My daughter and I took a walk by ourselves tonight, since my husband was lesson planning. We walked by our park, and there are signs here and there which read: “Enjoy the outdoors responsibly” with a icons of a bicyclist, a roller skater and a runner, and between each one it says “<—6 feet—>”. Nothing creepy or sci fi/dystopian future there, nope. Let me be clear: I get it. These signs are necessary. The social distancing is necessary. The “safer at home” rules are very much necessary. I am in full agreement, and following all of the rules to the letter. But it’s hard to shake the absolute weirdness that has infiltrated every aspect of our lives. It all happened so fast, and I admit I’m struggling to keep up. This may be the new normal, but it doesn’t feel anything like normal. I’m slow to adjust.

Bright side: I saw two live concerts from my couch today. I’m loving that part of this reality. Tomorrow Stacy London of What Not to Wear fame will do another Instagram Live Q and A with her audience, who can basically FaceTime her and ask her their pressing fashion questions. She is delightful, and I have been a fan and admirer for a long time. Little known fact: I was such a big fan of WNTW that I was chosen to Skype a message that was included in the series finale, basically talking about what the show had meant to me as a viewer.
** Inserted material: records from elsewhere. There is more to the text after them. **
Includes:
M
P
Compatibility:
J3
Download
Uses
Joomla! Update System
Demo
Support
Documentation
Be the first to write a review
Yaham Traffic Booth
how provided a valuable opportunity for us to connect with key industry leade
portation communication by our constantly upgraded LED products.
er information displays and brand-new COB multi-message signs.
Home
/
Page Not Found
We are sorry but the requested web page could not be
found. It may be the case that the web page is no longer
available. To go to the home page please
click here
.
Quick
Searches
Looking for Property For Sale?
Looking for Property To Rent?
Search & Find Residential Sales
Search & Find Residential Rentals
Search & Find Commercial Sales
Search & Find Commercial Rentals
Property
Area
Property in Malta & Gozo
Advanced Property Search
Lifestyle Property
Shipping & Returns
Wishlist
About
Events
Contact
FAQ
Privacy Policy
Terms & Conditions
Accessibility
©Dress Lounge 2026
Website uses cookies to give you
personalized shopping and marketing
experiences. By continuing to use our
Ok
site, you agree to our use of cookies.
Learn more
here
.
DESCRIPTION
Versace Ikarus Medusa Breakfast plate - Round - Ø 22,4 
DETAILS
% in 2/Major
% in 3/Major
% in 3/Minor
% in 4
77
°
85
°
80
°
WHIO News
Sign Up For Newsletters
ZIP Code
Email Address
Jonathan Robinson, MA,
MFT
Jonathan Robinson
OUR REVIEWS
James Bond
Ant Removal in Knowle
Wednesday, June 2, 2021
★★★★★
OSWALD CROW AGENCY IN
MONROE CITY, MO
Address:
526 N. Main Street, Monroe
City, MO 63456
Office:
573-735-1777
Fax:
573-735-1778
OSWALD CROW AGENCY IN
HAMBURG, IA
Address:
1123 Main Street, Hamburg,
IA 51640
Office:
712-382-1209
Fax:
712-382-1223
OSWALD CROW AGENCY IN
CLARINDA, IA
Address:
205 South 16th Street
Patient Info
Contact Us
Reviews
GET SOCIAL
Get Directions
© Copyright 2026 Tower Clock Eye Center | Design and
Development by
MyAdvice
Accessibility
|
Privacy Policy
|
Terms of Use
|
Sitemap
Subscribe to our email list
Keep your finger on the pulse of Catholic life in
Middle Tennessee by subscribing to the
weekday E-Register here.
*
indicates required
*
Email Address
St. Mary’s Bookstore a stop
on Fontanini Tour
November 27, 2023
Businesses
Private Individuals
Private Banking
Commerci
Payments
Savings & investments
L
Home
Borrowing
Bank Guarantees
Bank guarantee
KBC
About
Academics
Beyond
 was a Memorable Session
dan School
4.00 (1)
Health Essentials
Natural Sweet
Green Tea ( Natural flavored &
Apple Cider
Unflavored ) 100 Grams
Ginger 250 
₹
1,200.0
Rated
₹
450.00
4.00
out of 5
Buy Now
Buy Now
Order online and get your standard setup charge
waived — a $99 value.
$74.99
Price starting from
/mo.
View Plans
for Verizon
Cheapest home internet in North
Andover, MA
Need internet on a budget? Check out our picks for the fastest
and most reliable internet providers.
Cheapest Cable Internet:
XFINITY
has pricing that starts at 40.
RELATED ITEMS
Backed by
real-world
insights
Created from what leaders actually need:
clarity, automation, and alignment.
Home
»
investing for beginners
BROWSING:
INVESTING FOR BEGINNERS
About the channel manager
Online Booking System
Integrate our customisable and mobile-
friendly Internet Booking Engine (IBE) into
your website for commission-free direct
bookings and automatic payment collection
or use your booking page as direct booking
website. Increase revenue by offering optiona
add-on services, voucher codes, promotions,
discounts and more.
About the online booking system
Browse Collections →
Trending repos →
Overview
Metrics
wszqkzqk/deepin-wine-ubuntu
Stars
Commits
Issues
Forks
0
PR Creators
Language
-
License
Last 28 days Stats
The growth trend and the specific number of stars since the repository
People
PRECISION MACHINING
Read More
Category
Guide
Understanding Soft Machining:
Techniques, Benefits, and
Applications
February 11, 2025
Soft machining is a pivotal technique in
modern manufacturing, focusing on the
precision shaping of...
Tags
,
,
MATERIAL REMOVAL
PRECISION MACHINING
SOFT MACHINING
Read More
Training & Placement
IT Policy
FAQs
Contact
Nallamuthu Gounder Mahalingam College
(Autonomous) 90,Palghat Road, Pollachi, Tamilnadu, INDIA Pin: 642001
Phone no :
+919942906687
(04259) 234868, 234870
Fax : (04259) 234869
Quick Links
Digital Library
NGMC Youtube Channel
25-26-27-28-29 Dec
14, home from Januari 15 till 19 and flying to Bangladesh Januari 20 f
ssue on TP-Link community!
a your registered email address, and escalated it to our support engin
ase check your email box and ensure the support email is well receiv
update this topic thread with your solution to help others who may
I mean, I was one of a few dozen chosen, but it was still very cool. I love Stacy London, and listening to her help other fans is always so much fun. She’s smart and funny and approachable. Her book The Truth About Style is fantastic, as an aside. It’s all of the adjectives I just used to describe Stacy, plus thoughtful and touching. Deep, even. If you’re looking for a great quarantine read, I highly recommend it. I forgot to include her recent Instagram Live sessions in the list of things I’m grateful for in the midst of all this craziness. She makes things feel brighter for a little while.

Anyway, it’s 12:35 a.m., and while I won’t post this tonight, it’s time to wrap it up. Have you found your new normal? And if not, what would you like it to look like when you get there? Oh, and could you send directions?